**DIRECTIONS FOR THIS TASK**
Apart from the images, every record here needs to be copied exactly.

**DATA PROVIDED**
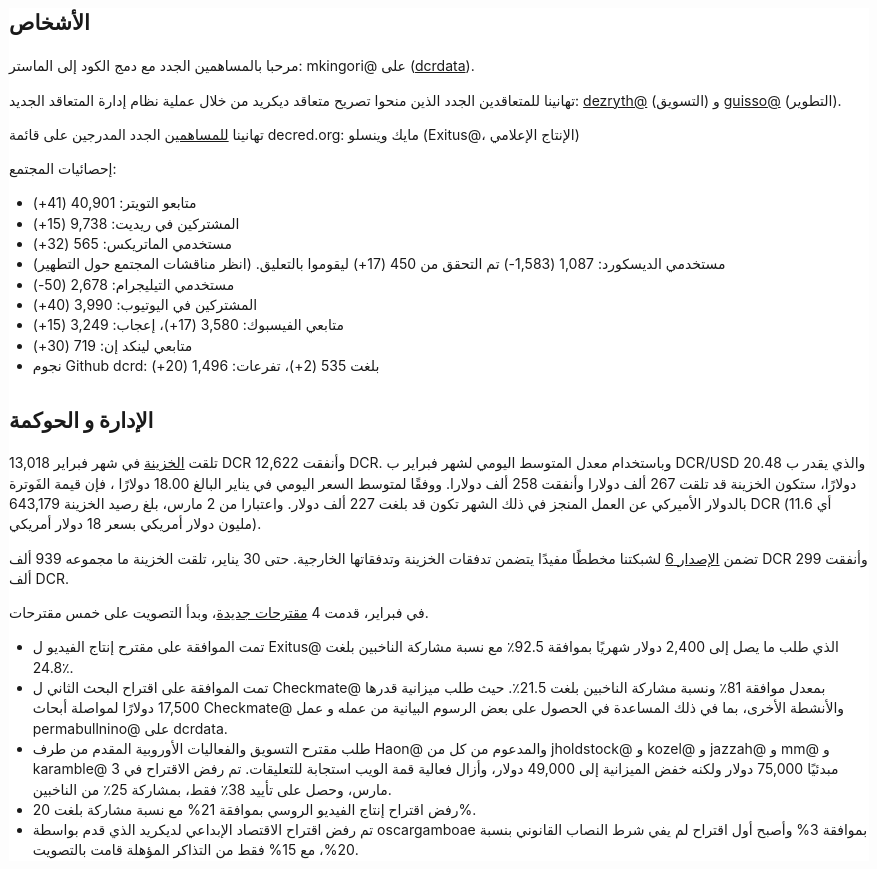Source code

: ## الأشخاص

مرحبا بالمساهمين الجدد مع دمج الكود إلى الماستر: mkingori@ على ([dcrdata](https://github.com/decred/dcrdata/commits?author=mkingori)).

تهانينا للمتعاقدين الجدد الذين منحوا تصريح متعاقد ديكريد من خلال عملية نظام إدارة المتعاقد الجديد: [dezryth@](https://scottrchristian.com/) (التسويق) و [guisso@](https://github.com/fguisso) (التطوير).

تهانينا [للمساهمين](https://decred.org/contributors/) الجدد المدرجين على قائمة decred.org: مايك وينسلو (Exitus@، الإنتاج الإعلامي)

إحصائيات المجتمع:

* متابعو التويتر: 40,901 (41+)
* المشتركين في ريديت: 9,738 (15+)
* مستخدمي الماتريكس: 565 (32+)
* مستخدمي الديسكورد: 1,087 (1,583-) تم التحقق من 450 (17+) ليقوموا بالتعليق. (انظر مناقشات المجتمع حول التطهير)
* مستخدمي التيليجرام: 2,678 (50-)
* المشتركين في اليوتيوب: 3,990 (40+)
* متابعي الفيسبوك: 3,580 (17+)، إعجاب: 3,249 (15+)
* متابعي لينكد إن: 719 (30+)
* نجوم Github dcrd: بلغت 535 (2+)، تفرعات: 1,496 (20+)

## الإدارة و الحوكمة

تلقت [الخزينة](https://explorer.dcrdata.org/address/Dcur2mcGjmENx4DhNqDctW5wJCVyT3Qeqkx) في شهر فبراير 13,018 DCR وأنفقت 12,622 DCR. وباستخدام معدل المتوسط اليومي لشهر فبراير ب DCR/USD والذي يقدر ب 20.48 دولارًا، ستكون الخزينة قد تلقت 267 ألف دولارا وأنفقت 258 ألف دولارا. ووفقًا لمتوسط السعر اليومي في يناير البالغ 18.00 دولارًا ، فإن قيمة الفَوترة بالدولار الأميركي عن العمل المنجز في ذلك الشهر تكون قد بلغت 227 ألف دولار. واعتبارا من 2 مارس، بلغ رصيد الخزينة 643,179 DCR (أي 11.6 مليون دولار أمريكي بسعر 18 دولار أمريكي).

تضمن [الإصدار 6](https://ournetwork.substack.com/p/our-network-issue-6) لشبكتنا مخططًا مفيدًا يتضمن تدفقات الخزينة وتدفقاتها الخارجية. حتى 30 يناير، تلقت الخزينة ما مجموعه 939 ألف DCR وأنفقت 299 ألف DCR.

في فبراير، قدمت 4 [مقترحات جديدة](https://dcrdata.decred.org/proposals)، وبدأ التصويت على خمس مقترحات.

- تمت الموافقة على مقترح إنتاج الفيديو ل Exitus@ الذي طلب ما يصل إلى 2,400 دولار شهريًا بموافقة 92.5٪ مع نسبة مشاركة الناخبين بلغت 24.8٪.
- تمت الموافقة على اقتراح البحث الثاني ل Checkmate@ بمعدل موافقة 81٪ ونسبة مشاركة الناخبين بلغت 21.5٪. حيث طلب ميزانية قدرها 17,500 دولارًا لمواصلة أبحاث Checkmate@ والأنشطة الأخرى، بما في ذلك المساعدة في الحصول على بعض الرسوم البيانية من عمله و عمل permabullnino@ على dcrdata.
- طلب مقترح التسويق والفعاليات الأوروبية المقدم من طرف Haon@ والمدعوم من كل من jholdstock@ و kozel@ و jazzah@ و mm@ و karamble@ مبدئيًا 75,000 دولار ولكنه خفض الميزانية إلى 49,000 دولار، وأزال فعالية قمة الويب استجابة للتعليقات. تم رفض الاقتراح في 3 مارس، وحصل على تأييد 38٪ فقط، بمشاركة 25٪ من الناخبين.
- رفض اقتراح إنتاج الفيديو الروسي بموافقة 21% مع نسبة مشاركة بلغت 20%.
- تم رفض اقتراح الاقتصاد الإبداعي لديكريد الذي قدم بواسطة oscargamboae بموافقة 3% وأصبح أول اقتراح لم يفي شرط النصاب القانوني بنسبة 20%، مع 15% فقط من التذاكر المؤهلة قامت بالتصويت.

**WRITTEN ANSWER**
Source code

: ## الأشخاص

مرحبا بالمساهمين الجدد مع دمج الكود إلى الماستر: mkingori@ على ([dcrdata](https://github.com/decred/dcrdata/commits?author=mkingori)).

تهانينا للمتعاقدين الجدد الذين منحوا تصريح متعاقد ديكريد من خلال عملية نظام إدارة المتعاقد الجديد: [dezryth@](https://scottrchristian.com/) (التسويق) و [guisso@](https://github.com/fguisso) (التطوير).

تهانينا [للمساهمين](https://decred.org/contributors/) الجدد المدرجين على قائمة decred.org: مايك وينسلو (Exitus@، الإنتاج الإعلامي)

إحصائيات المجتمع:

* متابعو التويتر: 40,901 (41+)
* المشتركين في ريديت: 9,738 (15+)
* مستخدمي الماتريكس: 565 (32+)
* مستخدمي الديسكورد: 1,087 (1,583-) تم التحقق من 450 (17+) ليقوموا بالتعليق. (انظر مناقشات المجتمع حول التطهير)
* مستخدمي التيليجرام: 2,678 (50-)
* المشتركين في اليوتيوب: 3,990 (40+)
* متابعي الفيسبوك: 3,580 (17+)، إعجاب: 3,249 (15+)
* متابعي لينكد إن: 719 (30+)
* نجوم Github dcrd: بلغت 535 (2+)، تفرعات: 1,496 (20+)

## الإدارة و الحوكمة

تلقت [الخزينة](https://explorer.dcrdata.org/address/Dcur2mcGjmENx4DhNqDctW5wJCVyT3Qeqkx) في شهر فبراير 13,018 DCR وأنفقت 12,622 DCR. وباستخدام معدل المتوسط اليومي لشهر فبراير ب DCR/USD والذي يقدر ب 20.48 دولارًا، ستكون الخزينة قد تلقت 267 ألف دولارا وأنفقت 258 ألف دولارا. ووفقًا لمتوسط السعر اليومي في يناير البالغ 18.00 دولارًا ، فإن قيمة الفَوترة بالدولار الأميركي عن العمل المنجز في ذلك الشهر تكون قد بلغت 227 ألف دولار. واعتبارا من 2 مارس، بلغ رصيد الخزينة 643,179 DCR (أي 11.6 مليون دولار أمريكي بسعر 18 دولار أمريكي).

تضمن [الإصدار 6](https://ournetwork.substack.com/p/our-network-issue-6) لشبكتنا مخططًا مفيدًا يتضمن تدفقات الخزينة وتدفقاتها الخارجية. حتى 30 يناير، تلقت الخزينة ما مجموعه 939 ألف DCR وأنفقت 299 ألف DCR.

في فبراير، قدمت 4 [مقترحات جديدة](https://dcrdata.decred.org/proposals)، وبدأ التصويت على خمس مقترحات.

- تمت الموافقة على مقترح إنتاج الفيديو ل Exitus@ الذي طلب ما يصل إلى 2,400 دولار شهريًا بموافقة 92.5٪ مع نسبة مشاركة الناخبين بلغت 24.8٪.
- تمت الموافقة على اقتراح البحث الثاني ل Checkmate@ بمعدل موافقة 81٪ ونسبة مشاركة الناخبين بلغت 21.5٪. حيث طلب ميزانية قدرها 17,500 دولارًا لمواصلة أبحاث Checkmate@ والأنشطة الأخرى، بما في ذلك المساعدة في الحصول على بعض الرسوم البيانية من عمله و عمل permabullnino@ على dcrdata.
- طلب مقترح التسويق والفعاليات الأوروبية المقدم من طرف Haon@ والمدعوم من كل من jholdstock@ و kozel@ و jazzah@ و mm@ و karamble@ مبدئيًا 75,000 دولار ولكنه خفض الميزانية إلى 49,000 دولار، وأزال فعالية قمة الويب استجابة للتعليقات. تم رفض الاقتراح في 3 مارس، وحصل على تأييد 38٪ فقط، بمشاركة 25٪ من الناخبين.
- رفض اقتراح إنتاج الفيديو الروسي بموافقة 21% مع نسبة مشاركة بلغت 20%.
- تم رفض اقتراح الاقتصاد الإبداعي لديكريد الذي قدم بواسطة oscargamboae بموافقة 3% وأصبح أول اقتراح لم يفي شرط النصاب القانوني بنسبة 20%، مع 15% فقط من التذاكر المؤهلة قامت بالتصويت.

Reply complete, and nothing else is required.